Зверь из бездны том I (Книга первая: Династия при смерти) | страница 59
Множество людей с историческими именами начинало свою карьеру бесчестными процессами по ложному доносу. Услуги доносчиков оплачивались от правительства не только деньгами: им сверх того доставались государственные должности. После каждого громкого процесса распределялись должности преторов и эдилов. Количество обвинителей разрослось до такой необъятности, что общественное мнение спасовало перед ними и оказалось вынуждено переменить свое отношение к их деяниям. Сперва в ложном доносе перестали видеть что-либо необыкновенное: что же, мол, тут особенного? Дело житейское! Сегодня я донес — завтра на меня донесут! Затем порок развился до полного извращения нравственных понятий. «Всех обуяла какая-то мания обвинения», говорит Сенека. Даже для самых честных людей дерзкая и ловкая защита наглой политической клеветы становится как бы проявлением Великого духа, доказательством благородного происхождения. Человек бравирует подлостью и зовет умереть за нее своего врага, — а если тот одолеет, сам несет свою голову на плаху. Идет какая-то непрерывная дуэль на клеветах — с той же дикой логикой, с тем же шальным риском и с тем же общественным к ней отношением, что и в настоящее время видим мы в дуэльных историях. Не извиняет ли общество иной раз самый гнусно-бреттерский вызов, совершенно забывая безнравственность его причин и повод с точки зрения общей этики, — только за то, что, вызывая вас на поединок, бреттер и сам не лишен некоторой возможности получить пулю в лоб?
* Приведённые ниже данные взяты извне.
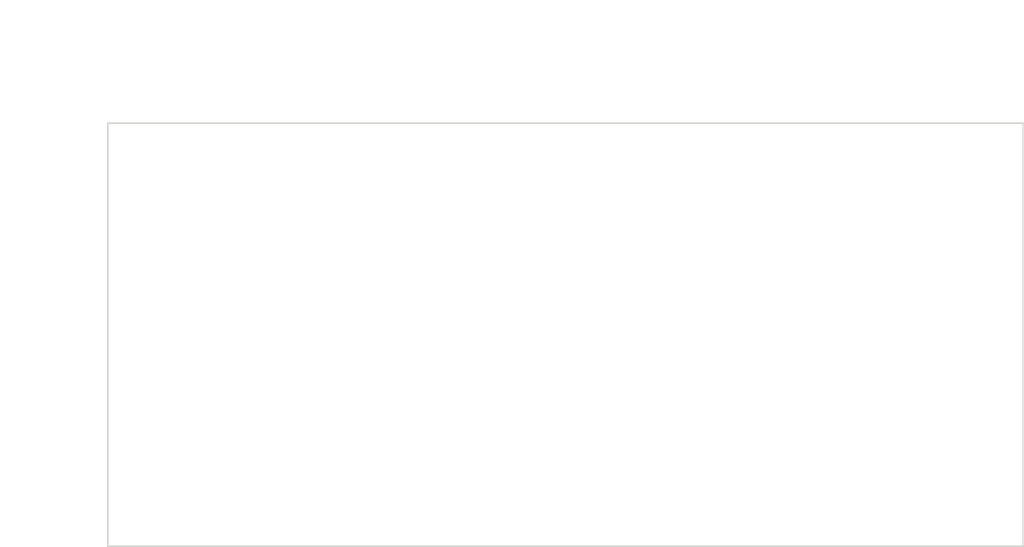
<source format=kicad_pcb>
(kicad_pcb (version 20171130) (host pcbnew "(5.1.0)-1")

  (general
    (thickness 1.6)
    (drawings 16)
    (tracks 0)
    (zones 0)
    (modules 0)
    (nets 1)
  )

  (page A4)
  (layers
    (0 F.Cu signal)
    (31 B.Cu signal)
    (32 B.Adhes user)
    (33 F.Adhes user)
    (34 B.Paste user)
    (35 F.Paste user)
    (36 B.SilkS user)
    (37 F.SilkS user)
    (38 B.Mask user)
    (39 F.Mask user)
    (40 Dwgs.User user)
    (41 Cmts.User user)
    (42 Eco1.User user)
    (43 Eco2.User user)
    (44 Edge.Cuts user)
    (45 Margin user)
    (46 B.CrtYd user)
    (47 F.CrtYd user)
    (48 B.Fab user)
    (49 F.Fab user)
  )

  (setup
    (last_trace_width 0.25)
    (trace_clearance 0.2)
    (zone_clearance 0.508)
    (zone_45_only no)
    (trace_min 0.2)
    (via_size 0.8)
    (via_drill 0.4)
    (via_min_size 0.4)
    (via_min_drill 0.3)
    (uvia_size 0.3)
    (uvia_drill 0.1)
    (uvias_allowed no)
    (uvia_min_size 0.2)
    (uvia_min_drill 0.1)
    (edge_width 0.05)
    (segment_width 0.2)
    (pcb_text_width 0.3)
    (pcb_text_size 1.5 1.5)
    (mod_edge_width 0.12)
    (mod_text_size 1 1)
    (mod_text_width 0.15)
    (pad_size 1.524 1.524)
    (pad_drill 0.762)
    (pad_to_mask_clearance 0.051)
    (solder_mask_min_width 0.25)
    (aux_axis_origin 0 0)
    (visible_elements FFFFFF7F)
    (pcbplotparams
      (layerselection 0x010fc_ffffffff)
      (usegerberextensions false)
      (usegerberattributes false)
      (usegerberadvancedattributes false)
      (creategerberjobfile false)
      (excludeedgelayer true)
      (linewidth 0.152400)
      (plotframeref false)
      (viasonmask false)
      (mode 1)
      (useauxorigin false)
      (hpglpennumber 1)
      (hpglpenspeed 20)
      (hpglpendiameter 15.000000)
      (psnegative false)
      (psa4output false)
      (plotreference true)
      (plotvalue true)
      (plotinvisibletext false)
      (padsonsilk false)
      (subtractmaskfromsilk false)
      (outputformat 1)
      (mirror false)
      (drillshape 1)
      (scaleselection 1)
      (outputdirectory ""))
  )

  (net 0 "")

  (net_class Default "This is the default net class."
    (clearance 0.2)
    (trace_width 0.25)
    (via_dia 0.8)
    (via_drill 0.4)
    (uvia_dia 0.3)
    (uvia_drill 0.1)
  )

  (gr_line (start 63.055 118.940001) (end 182.055 118.94) (layer Edge.Cuts) (width 0.2))
  (gr_line (start 182.055 118.94) (end 182.055 63.94) (layer Edge.Cuts) (width 0.2))
  (gr_line (start 182.055 63.94) (end 63.055 63.94) (layer Edge.Cuts) (width 0.2))
  (gr_line (start 63.055 63.94) (end 63.055 118.940001) (layer Edge.Cuts) (width 0.2))
  (gr_text [2.17] (at 53.054999 93.329462) (layer Dwgs.User)
    (effects (font (size 1.7 1.53) (thickness 0.2125)))
  )
  (gr_text " 55.00" (at 53.054999 89.772026) (layer Dwgs.User)
    (effects (font (size 1.7 1.53) (thickness 0.2125)))
  )
  (gr_line (start 53.054999 116.94) (end 53.054999 94.997436) (layer Dwgs.User) (width 0.2))
  (gr_line (start 53.054999 65.940001) (end 53.054999 87.882565) (layer Dwgs.User) (width 0.2))
  (gr_line (start 62.055 118.94) (end 49.879999 118.94) (layer Dwgs.User) (width 0.2))
  (gr_line (start 62.055 63.94) (end 49.879999 63.94) (layer Dwgs.User) (width 0.2))
  (gr_text [4.69] (at 122.555 53.092366) (layer Dwgs.User)
    (effects (font (size 1.7 1.53) (thickness 0.2125)))
  )
  (gr_text " 119.00" (at 122.555 49.534931) (layer Dwgs.User)
    (effects (font (size 1.7 1.53) (thickness 0.2125)))
  )
  (gr_line (start 65.055 51.202905) (end 117.849986 51.202905) (layer Dwgs.User) (width 0.2))
  (gr_line (start 180.055 51.202905) (end 127.260013 51.202905) (layer Dwgs.User) (width 0.2))
  (gr_line (start 63.055 62.94) (end 63.055 48.027905) (layer Dwgs.User) (width 0.2))
  (gr_line (start 182.055 62.94) (end 182.055 48.027905) (layer Dwgs.User) (width 0.2))

)

</source>
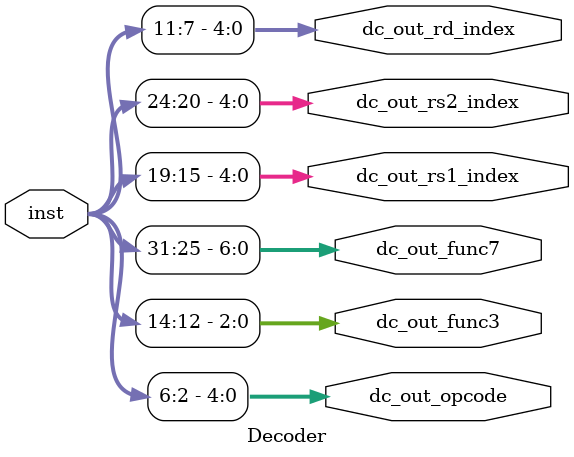
<source format=v>
module Decoder(
    input [31:0] inst,
    output [4:0] dc_out_opcode,
    output [2:0] dc_out_func3,
    output [6:0] dc_out_func7,
    output [4:0] dc_out_rs1_index,
    output [4:0] dc_out_rs2_index,
    output [4:0] dc_out_rd_index
    );
   
    assign dc_out_opcode = inst[6:2];
    assign dc_out_func3 = inst[14:12];
    assign dc_out_func7 = inst[31:25];
    assign dc_out_rs1_index = inst[19:15];
    assign dc_out_rs2_index = inst[24:20];
    assign dc_out_rd_index = inst[11:7];
   
endmodule
</source>
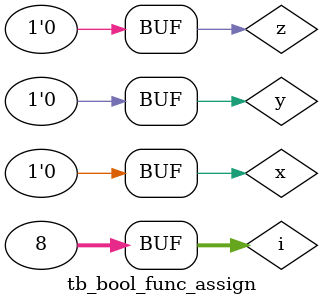
<source format=v>
module tb_bool_func_assign;
	//Inputs
	reg x;
	reg y;
	reg z;
	reg [2:0] x_y_z;
	
	//Outputs
	wire f;
	integer i, j, k;
	
//Instantiate Unit Under Test
bool_func_assign uut(
	.x(x),
	.y(y),
	.z(z),
	.f(f)
);

initial begin
	//Initialize Inputs
	x = 0;
	y = 0;
	z = 0;
	
	//Wait 100ns for global reset to finish
	#100;
	
	//Add stimulus here
	for (i=0; i<2**3; i=i+1) begin		//** Power Operator
		#10;
	end
end
	
always @(*) begin		//Concatenation Operator
	{x, y, z} = i;
end
endmodule


</source>
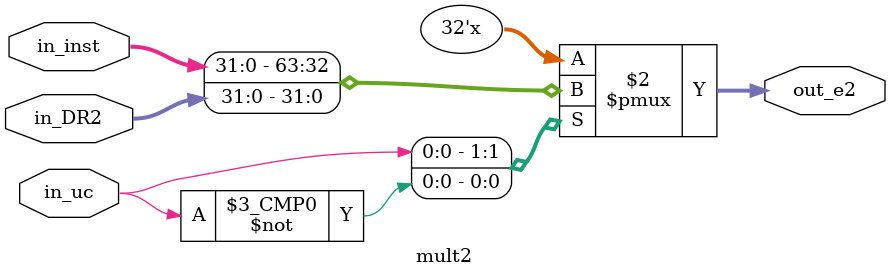
<source format=v>
module mult2(
input in_uc,
input [31:0] in_DR2, in_inst,
output reg [31:0] out_e2
);
always@(*)
begin 
	case (in_uc)
		1'b1:
			begin
				out_e2=in_inst;
			end
		1'b0:
			begin
				out_e2=in_DR2;
			end
		endcase
	end

endmodule 
</source>
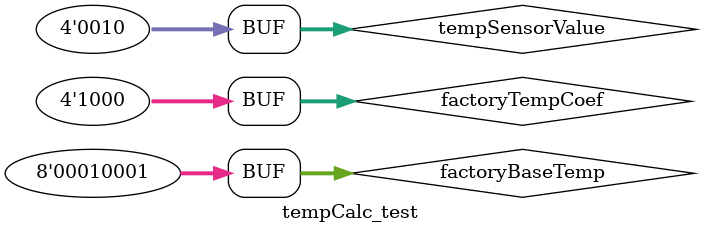
<source format=v>
`timescale 1ns / 1ps


module tempCalc_test;

	// Inputs
	reg [7:0] factoryBaseTemp;
	reg [3:0] factoryTempCoef;
	reg [3:0] tempSensorValue;

	// Outputs
	wire [7:0] temperature;

	// Instantiate the Unit Under Test (UUT)
	TemperatureCalculator uut (
		.factoryBaseTemp(factoryBaseTemp), 
		.factoryTempCoef(factoryTempCoef), 
		.tempSensorValue(tempSensorValue), 
		.temperature(temperature)
	);

	initial begin
		// Initialize Inputs
		factoryBaseTemp = 8'b00000000;
		factoryTempCoef = 4'b0001;
		tempSensorValue = 4'b0010;

		// Wait 100 ns for global reset to finish
		#100;
        
		  
		// Add stimulus here
				// Initialize Inputs
		factoryBaseTemp = 8'b00010001;
		factoryTempCoef = 4'b1000;
		tempSensorValue = 4'b0010;

		// Wait 100 ns for global reset to finish
		#100;
        
		// Add stimulus here

	end
      
endmodule


</source>
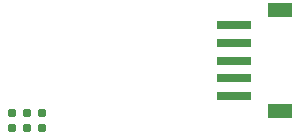
<source format=gbp>
G04*
G04 #@! TF.GenerationSoftware,Altium Limited,Altium Designer,22.6.1 (34)*
G04*
G04 Layer_Color=128*
%FSLAX25Y25*%
%MOIN*%
G70*
G04*
G04 #@! TF.SameCoordinates,96458179-A28E-47A4-AC93-062C7FCE65E1*
G04*
G04*
G04 #@! TF.FilePolarity,Positive*
G04*
G01*
G75*
%ADD19R,0.11800X0.02800*%
%ADD20R,0.07900X0.04700*%
%ADD50C,0.03098*%
D19*
X91900Y17283D02*
D03*
Y23189D02*
D03*
Y29094D02*
D03*
Y35000D02*
D03*
Y40905D02*
D03*
D20*
X107262Y12362D02*
D03*
Y45827D02*
D03*
D50*
X17800Y6600D02*
D03*
Y11600D02*
D03*
X22800D02*
D03*
Y6600D02*
D03*
X27800Y11600D02*
D03*
Y6600D02*
D03*
M02*

</source>
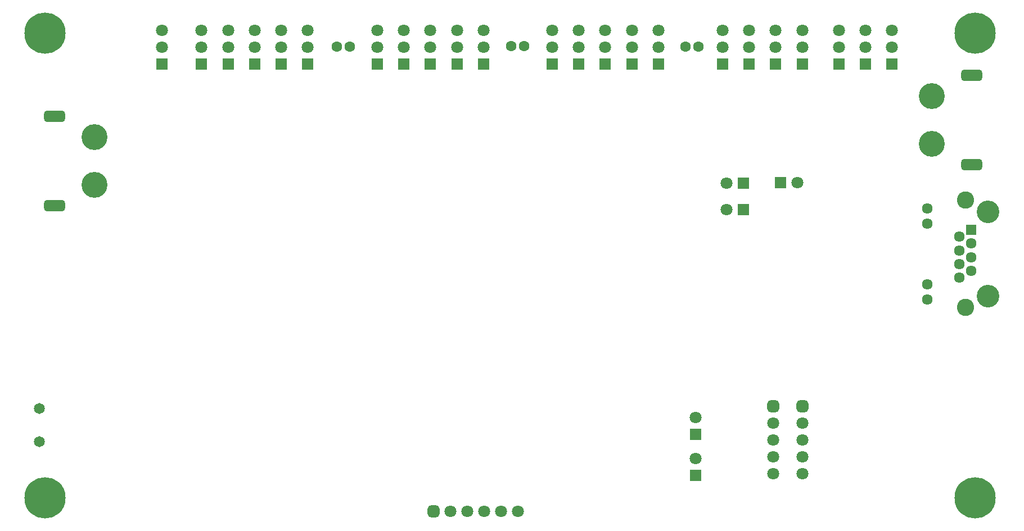
<source format=gbr>
G04*
G04 #@! TF.GenerationSoftware,Altium Limited,Altium Designer,25.1.2 (22)*
G04*
G04 Layer_Color=16711935*
%FSLAX44Y44*%
%MOMM*%
G71*
G04*
G04 #@! TF.SameCoordinates,570CD7C3-0CC6-4732-88E4-A0A25D5D6109*
G04*
G04*
G04 #@! TF.FilePolarity,Negative*
G04*
G01*
G75*
%ADD91C,1.8032*%
%ADD92R,1.8032X1.8032*%
%ADD93R,1.8032X1.8032*%
%ADD94C,1.6000*%
%ADD95C,1.8000*%
G04:AMPARAMS|DCode=96|XSize=1.8mm|YSize=1.8mm|CornerRadius=0.5mm|HoleSize=0mm|Usage=FLASHONLY|Rotation=270.000|XOffset=0mm|YOffset=0mm|HoleType=Round|Shape=RoundedRectangle|*
%AMROUNDEDRECTD96*
21,1,1.8000,0.8000,0,0,270.0*
21,1,0.8000,1.8000,0,0,270.0*
1,1,1.0000,-0.4000,-0.4000*
1,1,1.0000,-0.4000,0.4000*
1,1,1.0000,0.4000,0.4000*
1,1,1.0000,0.4000,-0.4000*
%
%ADD96ROUNDEDRECTD96*%
G04:AMPARAMS|DCode=97|XSize=1.7032mm|YSize=3.2032mm|CornerRadius=0.4766mm|HoleSize=0mm|Usage=FLASHONLY|Rotation=270.000|XOffset=0mm|YOffset=0mm|HoleType=Round|Shape=RoundedRectangle|*
%AMROUNDEDRECTD97*
21,1,1.7032,2.2500,0,0,270.0*
21,1,0.7500,3.2032,0,0,270.0*
1,1,0.9532,-1.1250,-0.3750*
1,1,0.9532,-1.1250,0.3750*
1,1,0.9532,1.1250,0.3750*
1,1,0.9532,1.1250,-0.3750*
%
%ADD97ROUNDEDRECTD97*%
%ADD98C,3.9032*%
%ADD99C,6.2032*%
%ADD100C,1.6112*%
%ADD101R,1.6112X1.6112*%
%ADD102C,2.6032*%
%ADD103C,3.4032*%
%ADD104C,1.6532*%
G04:AMPARAMS|DCode=105|XSize=1.8mm|YSize=1.8mm|CornerRadius=0.5mm|HoleSize=0mm|Usage=FLASHONLY|Rotation=0.000|XOffset=0mm|YOffset=0mm|HoleType=Round|Shape=RoundedRectangle|*
%AMROUNDEDRECTD105*
21,1,1.8000,0.8000,0,0,0.0*
21,1,0.8000,1.8000,0,0,0.0*
1,1,1.0000,0.4000,-0.4000*
1,1,1.0000,-0.4000,-0.4000*
1,1,1.0000,-0.4000,0.4000*
1,1,1.0000,0.4000,0.4000*
%
%ADD105ROUNDEDRECTD105*%
D91*
X1175850Y585100D02*
D03*
X1129600Y210150D02*
D03*
X1282650Y625400D02*
D03*
X1175850Y624600D02*
D03*
X325500Y829750D02*
D03*
Y855150D02*
D03*
X953500Y829750D02*
D03*
Y855150D02*
D03*
X913500Y829750D02*
D03*
Y855150D02*
D03*
X690000Y829750D02*
D03*
Y855150D02*
D03*
X650000Y829750D02*
D03*
Y855150D02*
D03*
X425500Y829750D02*
D03*
Y855150D02*
D03*
X385500Y829750D02*
D03*
Y855150D02*
D03*
X1250000Y829750D02*
D03*
Y855150D02*
D03*
X1129600Y271150D02*
D03*
X1210000Y829750D02*
D03*
Y855150D02*
D03*
X1170000Y829750D02*
D03*
Y855150D02*
D03*
X1425000Y829750D02*
D03*
Y855150D02*
D03*
X1385000Y829750D02*
D03*
Y855150D02*
D03*
X1345000Y829750D02*
D03*
Y855150D02*
D03*
X1290000Y829750D02*
D03*
Y855150D02*
D03*
X993500Y829750D02*
D03*
Y855150D02*
D03*
X730000Y829750D02*
D03*
Y855150D02*
D03*
X465500Y829750D02*
D03*
Y855150D02*
D03*
X1033500Y829750D02*
D03*
Y855150D02*
D03*
X770000Y829750D02*
D03*
Y855150D02*
D03*
X505500Y829750D02*
D03*
Y855150D02*
D03*
X1073500Y829750D02*
D03*
Y855150D02*
D03*
X810000Y829750D02*
D03*
Y855150D02*
D03*
X545500Y829750D02*
D03*
Y855150D02*
D03*
D92*
X1201250Y585100D02*
D03*
X1257250Y625400D02*
D03*
X1201250Y624600D02*
D03*
D93*
X1129600Y184750D02*
D03*
X325500Y804350D02*
D03*
X953500Y804350D02*
D03*
X913500D02*
D03*
X690000D02*
D03*
X650000D02*
D03*
X425500Y804350D02*
D03*
X385500D02*
D03*
X1250000Y804350D02*
D03*
X1129600Y245750D02*
D03*
X1210000Y804350D02*
D03*
X1170000D02*
D03*
X1425000D02*
D03*
X1385000D02*
D03*
X1345000D02*
D03*
X1290000D02*
D03*
X993500D02*
D03*
X730000D02*
D03*
X465500Y804350D02*
D03*
X1033500Y804350D02*
D03*
X770000D02*
D03*
X505500Y804350D02*
D03*
X1073500Y804350D02*
D03*
X810000D02*
D03*
X545500Y804350D02*
D03*
D94*
X1113780Y830150D02*
D03*
X1133780D02*
D03*
X851280Y830900D02*
D03*
X871280D02*
D03*
X589030Y830650D02*
D03*
X609030D02*
D03*
D95*
X1246000Y212100D02*
D03*
Y262900D02*
D03*
Y237500D02*
D03*
Y186700D02*
D03*
X1290000Y212100D02*
D03*
Y262900D02*
D03*
Y237500D02*
D03*
Y186700D02*
D03*
X861600Y130000D02*
D03*
X836200D02*
D03*
X785400D02*
D03*
X760000D02*
D03*
X810800D02*
D03*
D96*
X1246000Y288300D02*
D03*
X1290000D02*
D03*
D97*
X1545000Y652500D02*
D03*
Y787500D02*
D03*
X164500Y725750D02*
D03*
Y590750D02*
D03*
D98*
X1485000Y684000D02*
D03*
Y756000D02*
D03*
X224500Y694250D02*
D03*
Y622250D02*
D03*
D99*
X1549800Y150600D02*
D03*
Y850600D02*
D03*
X149800D02*
D03*
Y150600D02*
D03*
D100*
X1478630Y564030D02*
D03*
Y472630D02*
D03*
Y586930D02*
D03*
Y449730D02*
D03*
X1526830Y523430D02*
D03*
X1544630Y513230D02*
D03*
Y533630D02*
D03*
X1526830Y503030D02*
D03*
Y543830D02*
D03*
X1544630Y492830D02*
D03*
X1526830Y482630D02*
D03*
D101*
X1544630Y554030D02*
D03*
D102*
X1535730Y599580D02*
D03*
Y437080D02*
D03*
D103*
X1570030Y581830D02*
D03*
Y454830D02*
D03*
D104*
X141400Y235200D02*
D03*
Y285200D02*
D03*
D105*
X734600Y130000D02*
D03*
M02*

</source>
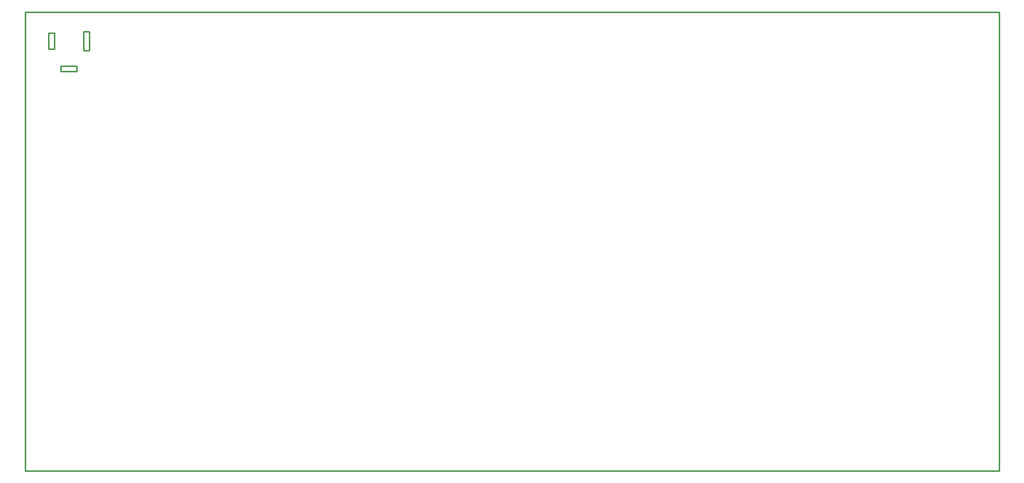
<source format=gbr>
G04 EAGLE Gerber RS-274X export*
G75*
%MOMM*%
%FSLAX34Y34*%
%LPD*%
%IN*%
%IPPOS*%
%AMOC8*
5,1,8,0,0,1.08239X$1,22.5*%
G01*
%ADD10C,0.254000*%


D10*
X0Y0D02*
X1698500Y0D01*
X1698500Y800000D01*
X0Y800000D01*
X0Y0D01*
X41200Y735300D02*
X51200Y735300D01*
X51200Y763300D01*
X41200Y763300D01*
X41200Y735300D01*
X102200Y732800D02*
X112200Y732800D01*
X112200Y765800D01*
X102200Y765800D01*
X102200Y732800D01*
X62200Y696300D02*
X90200Y696300D01*
X90200Y706300D01*
X62200Y706300D01*
X62200Y696300D01*
M02*

</source>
Но, в чью бы сторону ни клонились симпатии посторонней публики, лицу, страдательно заинтересованному в деле, жертве обвинения, было до того мало дела. Пусть толпа рукоплещет удальству нахала-доносчика. Для обвиненного этот удалец, желающий на его погибели построить свою собственную славу и благополучие, — просто негодяй, и против него позволительны все средства самозащиты. Время было мрачное, нравы жестокие. Самый честный человек, в подобных случаях, не всегда уходил от искушения ответить доносчику на ложное обвинение тайным ударом меча или кинжала из-за угла. Тем более, что убивать самому не было надобности: не требовалось даже приказания верной дворне, — рабы сами догадывались, что надо господину, — оставалось только не мешать усердию рабов. Естественно, что, при подобных правах, законах, в таком борении страстей, каждый государственный человек стремился иметь как можно больше слуг — на случай, вдруг придется отразить ночное нападение на свой дом, или окружить себя толпой личных телохранителей на дневной прогулке. Классический пример: личная гвардия — вооруженная дворня — императрицы Агриппины, матери Нерона, оберегавшая ее даже в дни опалы. Государственной полиции не хватало средств для охраны граждан, — граждане завели свою собственную полицию и милицию из рабов. Понятное дело, что в руках иных буйных людей противоядие обращалось в яд, средство обороны — в орудие нападения. Между двумя враждующими соперниками возгоралось соревнование: за кем тянется большая свита вооруженных рабов. Таким образом Клодий и Милон водили за собой по улицам целые военные отряды. Известно трагическое столкновение на via Арріа, которым кончилось их соперничество. Их случай — не исключительный, но типический: у многих в Риме были отряды слуг-убийц, столь же многочисленные, как у Клодия и Милона.